Multi-Functional Mo-Ion interlayer engineering facilitates high performance aqueous zinc-ion batteries

Abstract

The widespread application of vanadium oxide cathodes in aqueous zinc-ion batteries (AZIBs) remains constrained by three fundamental limitations: structural dissolution in electrolyte media, inadequate electronic conductivity, and sluggish Zn²⁺ diffusion kinetics. To concurrently overcome these challenges, we engineered Mo-intercalated V₃O₇ cathodes (denoted as Mo_0.06V₃O₇) through strategic interlayer modification. This multifunctional design achieves: enhanced structural integrity through interlayer stabilization, improved charge transfer capability, and optimized Zn²⁺ transport pathways with reduced diffusion energy barriers. The optimized cathode delivers a specific capacity of 460 mAh g⁻¹ at 0.2 A g⁻¹ and demonstrates exceptional cyclability with 91.8 % capacity retention after 20,000 cycles at 10 A g⁻¹. Notably, temperature-dependent testing confirms stable operation across -20 to 40 °C, addressing a critical limitation in practical deployment scenarios.
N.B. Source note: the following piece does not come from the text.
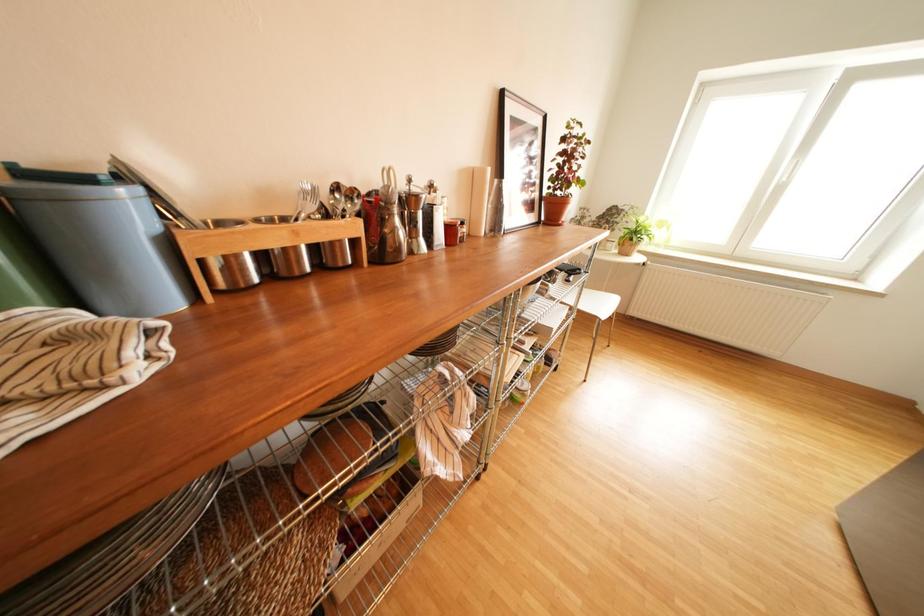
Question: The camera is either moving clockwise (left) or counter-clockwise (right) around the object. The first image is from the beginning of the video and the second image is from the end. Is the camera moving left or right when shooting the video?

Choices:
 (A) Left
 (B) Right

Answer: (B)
Density functional theory (DFT) calculations reveal three synergistic mechanisms: Mo intercalation strengthens V-O bonding (3.1 double bond energy increase), simultaneously modulating charge redistribution during Zn²⁺ insertion and effectively reducing electrostatic interactions between zinc ions and host framework (2.5 double diffusion barrier decrease). This interlayer engineering strategy establishes a materials design paradigm applicable to diverse vanadium oxide systems, potentially accelerating the development of high-performance AZIB for grid-scale energy storage applications.